Lucy s'approcha, elle se hissa sur la pointe des pieds pour combler la différence de taille et embrassa la blonde un peu surprise qui lui faisait face. Et en une seconde, le vide qui la rongeait intérieurement fut comblé. Le cœur de Kate s'emballa. Sa main gauche glissa sur la hanche de Lucy pour la ramener contre elle. La tristesse de ces dernières semaines fut balayée d'un coup. Kate glissa sa main droite sur la nuque de la brune pour approfondir leur baiser. De timide, il devint affamé, des semaines de manque à rattraper. Leurs langues se frôlèrent avant d'entamer un ballet passionné. Sa main gauche quitta la hanche pour s'agripper au haut de Lucy, il ne fallait pas qu'elle la perde de nouveau, plus jamais. Elles finirent par se séparer, front contre front. Elles partagèrent une étreinte en faisant bien attention au bras blessé de la petite brune. C'était si bon, si réconfortant. Elles restèrent ainsi quelques instants, bien à l'abris dans leur bulle d'émotions. Le soulagement était total, il était même perceptible dans le nouveau baiser qu'elles partagèrent, comme pour se convaincre que tout ceci n'était pas qu'un rêve, mais qu'elles pouvaient de nouveau construire un « nous ». Lucy promena sa main sur le bras de sa compagne, amusée de voir la chair de poule qu'elle laissait dans son sillage. Elle repoussa une mèche de cheveux blonds. Comme d'habitude, elle était plus douée pour verbaliser les choses :
« Pour que ce soit claire, je ne veux toujours pas que tu partes et j'aimerai qu'on se donne une autre chance. Si tu es d'accord.

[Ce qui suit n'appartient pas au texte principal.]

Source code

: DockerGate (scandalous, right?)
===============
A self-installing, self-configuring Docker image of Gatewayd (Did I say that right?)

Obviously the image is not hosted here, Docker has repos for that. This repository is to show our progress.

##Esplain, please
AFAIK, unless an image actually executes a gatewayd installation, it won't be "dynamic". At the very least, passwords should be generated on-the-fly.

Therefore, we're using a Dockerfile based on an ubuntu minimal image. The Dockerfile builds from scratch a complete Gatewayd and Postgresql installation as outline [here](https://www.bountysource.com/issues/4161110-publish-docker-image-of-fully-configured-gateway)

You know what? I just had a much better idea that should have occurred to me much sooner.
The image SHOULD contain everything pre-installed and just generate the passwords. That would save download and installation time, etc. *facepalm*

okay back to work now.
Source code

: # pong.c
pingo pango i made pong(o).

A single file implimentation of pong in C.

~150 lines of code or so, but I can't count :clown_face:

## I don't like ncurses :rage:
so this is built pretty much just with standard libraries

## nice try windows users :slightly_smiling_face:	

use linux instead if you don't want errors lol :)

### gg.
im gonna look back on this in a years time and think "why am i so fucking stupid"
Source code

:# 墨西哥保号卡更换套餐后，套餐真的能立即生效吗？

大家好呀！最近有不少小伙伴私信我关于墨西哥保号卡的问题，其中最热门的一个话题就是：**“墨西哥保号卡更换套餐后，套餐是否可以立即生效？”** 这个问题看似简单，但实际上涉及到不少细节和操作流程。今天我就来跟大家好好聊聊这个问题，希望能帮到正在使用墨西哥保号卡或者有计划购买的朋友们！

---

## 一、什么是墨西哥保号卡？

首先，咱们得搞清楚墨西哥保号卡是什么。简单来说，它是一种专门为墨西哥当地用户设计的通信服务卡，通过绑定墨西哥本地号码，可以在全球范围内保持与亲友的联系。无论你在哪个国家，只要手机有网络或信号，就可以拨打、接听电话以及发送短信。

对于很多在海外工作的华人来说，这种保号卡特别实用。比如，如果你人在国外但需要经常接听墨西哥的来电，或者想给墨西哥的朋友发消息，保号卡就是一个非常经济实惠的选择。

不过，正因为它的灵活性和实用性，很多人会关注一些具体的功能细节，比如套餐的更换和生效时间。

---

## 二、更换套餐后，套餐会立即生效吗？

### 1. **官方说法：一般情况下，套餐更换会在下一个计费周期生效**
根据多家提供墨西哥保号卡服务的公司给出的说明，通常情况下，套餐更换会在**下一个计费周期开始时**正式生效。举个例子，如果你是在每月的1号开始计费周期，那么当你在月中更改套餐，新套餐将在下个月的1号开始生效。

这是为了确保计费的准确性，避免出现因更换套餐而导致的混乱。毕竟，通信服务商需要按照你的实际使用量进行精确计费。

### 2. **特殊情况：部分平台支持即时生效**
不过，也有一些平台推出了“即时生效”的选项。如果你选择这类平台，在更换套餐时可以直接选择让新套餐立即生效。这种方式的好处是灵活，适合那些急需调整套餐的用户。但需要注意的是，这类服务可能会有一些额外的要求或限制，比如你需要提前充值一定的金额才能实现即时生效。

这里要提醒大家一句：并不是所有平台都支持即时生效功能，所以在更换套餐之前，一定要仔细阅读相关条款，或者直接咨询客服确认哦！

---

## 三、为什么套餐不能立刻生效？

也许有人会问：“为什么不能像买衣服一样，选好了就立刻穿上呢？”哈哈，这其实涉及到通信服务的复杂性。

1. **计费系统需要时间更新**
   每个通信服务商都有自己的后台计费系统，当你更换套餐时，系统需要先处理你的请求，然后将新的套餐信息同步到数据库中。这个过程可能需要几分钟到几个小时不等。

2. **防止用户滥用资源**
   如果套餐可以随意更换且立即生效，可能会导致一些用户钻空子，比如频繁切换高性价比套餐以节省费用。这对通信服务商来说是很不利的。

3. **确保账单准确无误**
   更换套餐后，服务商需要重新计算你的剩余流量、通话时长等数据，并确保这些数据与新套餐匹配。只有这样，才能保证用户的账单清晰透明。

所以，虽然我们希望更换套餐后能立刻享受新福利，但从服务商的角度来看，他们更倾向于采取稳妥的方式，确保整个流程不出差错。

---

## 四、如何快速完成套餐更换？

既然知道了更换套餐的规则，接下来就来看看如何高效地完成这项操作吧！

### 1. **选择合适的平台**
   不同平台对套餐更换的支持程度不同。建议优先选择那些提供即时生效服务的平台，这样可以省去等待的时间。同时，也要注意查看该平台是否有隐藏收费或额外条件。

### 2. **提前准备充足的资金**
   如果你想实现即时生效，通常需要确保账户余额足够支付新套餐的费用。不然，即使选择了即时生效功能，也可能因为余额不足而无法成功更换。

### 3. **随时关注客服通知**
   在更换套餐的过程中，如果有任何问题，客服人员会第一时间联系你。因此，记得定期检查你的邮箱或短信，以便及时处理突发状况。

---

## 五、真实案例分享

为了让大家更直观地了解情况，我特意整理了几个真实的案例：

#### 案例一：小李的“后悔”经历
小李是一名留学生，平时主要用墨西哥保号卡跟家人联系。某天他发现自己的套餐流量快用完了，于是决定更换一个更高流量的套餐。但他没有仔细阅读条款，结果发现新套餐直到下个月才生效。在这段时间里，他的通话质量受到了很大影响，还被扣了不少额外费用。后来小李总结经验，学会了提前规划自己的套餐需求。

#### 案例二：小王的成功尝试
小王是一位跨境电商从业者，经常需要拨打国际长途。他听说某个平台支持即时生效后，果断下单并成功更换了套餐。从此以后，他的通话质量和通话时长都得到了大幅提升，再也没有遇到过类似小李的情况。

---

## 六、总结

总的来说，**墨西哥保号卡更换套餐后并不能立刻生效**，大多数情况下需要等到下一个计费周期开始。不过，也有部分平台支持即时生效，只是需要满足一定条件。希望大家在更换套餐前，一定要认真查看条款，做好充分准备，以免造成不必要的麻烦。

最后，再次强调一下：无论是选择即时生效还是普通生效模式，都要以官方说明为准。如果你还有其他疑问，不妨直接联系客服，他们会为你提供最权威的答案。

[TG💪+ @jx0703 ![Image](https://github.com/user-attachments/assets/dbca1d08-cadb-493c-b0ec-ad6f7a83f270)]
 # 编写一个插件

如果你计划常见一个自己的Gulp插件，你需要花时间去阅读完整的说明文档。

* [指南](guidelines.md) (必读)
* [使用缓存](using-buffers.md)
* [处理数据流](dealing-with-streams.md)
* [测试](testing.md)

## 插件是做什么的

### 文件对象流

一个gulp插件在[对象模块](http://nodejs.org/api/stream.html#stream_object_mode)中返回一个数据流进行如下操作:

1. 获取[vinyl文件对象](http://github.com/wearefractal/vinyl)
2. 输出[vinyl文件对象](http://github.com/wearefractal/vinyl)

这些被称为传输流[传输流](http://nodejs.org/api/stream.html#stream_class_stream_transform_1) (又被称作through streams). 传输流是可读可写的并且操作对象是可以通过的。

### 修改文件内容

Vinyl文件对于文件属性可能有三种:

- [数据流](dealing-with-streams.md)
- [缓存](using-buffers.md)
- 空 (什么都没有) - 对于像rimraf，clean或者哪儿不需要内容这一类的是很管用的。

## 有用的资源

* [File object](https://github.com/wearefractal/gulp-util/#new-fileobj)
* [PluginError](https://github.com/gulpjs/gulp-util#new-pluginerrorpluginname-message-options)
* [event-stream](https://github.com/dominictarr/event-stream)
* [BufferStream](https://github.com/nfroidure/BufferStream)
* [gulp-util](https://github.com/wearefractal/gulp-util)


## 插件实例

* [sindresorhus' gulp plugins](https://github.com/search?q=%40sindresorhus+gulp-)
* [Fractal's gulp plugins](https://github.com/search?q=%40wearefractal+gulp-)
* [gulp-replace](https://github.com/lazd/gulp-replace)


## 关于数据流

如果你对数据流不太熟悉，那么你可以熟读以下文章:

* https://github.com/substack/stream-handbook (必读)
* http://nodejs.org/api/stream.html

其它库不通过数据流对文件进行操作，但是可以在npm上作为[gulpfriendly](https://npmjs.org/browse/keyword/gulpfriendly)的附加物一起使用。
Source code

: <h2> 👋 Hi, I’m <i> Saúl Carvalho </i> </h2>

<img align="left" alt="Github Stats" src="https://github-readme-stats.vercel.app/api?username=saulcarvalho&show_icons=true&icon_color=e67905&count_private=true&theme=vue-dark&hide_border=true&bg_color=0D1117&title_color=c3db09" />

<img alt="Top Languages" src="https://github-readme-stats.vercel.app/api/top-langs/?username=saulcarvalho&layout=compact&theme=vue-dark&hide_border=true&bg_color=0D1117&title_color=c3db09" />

-Je suis plus que d'accord. »
Sans lâcher sa compagne, Kate attrapa son téléphone qu'elle avait laissé sur le comptoir de la cuisine. La brune haussa un sourcil.
« Qu'est-ce que tu fais ?
-J'envoie tout de suite un message à mon chef pour lui dire d'annuler ma demande de transfert. »
Elle tapa rapidement et reposa l'appareil sous le sourire rayonnant de Lucy.
« Rapide et efficace.
-Je peux te montrer un autre domaine dans lequel je suis efficace, mais… pas rapide…
-Ah oui ? Prétentieuse.
-Non, juste talentueuse. »
Elles rirent ensemble et c'était fou de constater à quel point tout était redevenu si simple.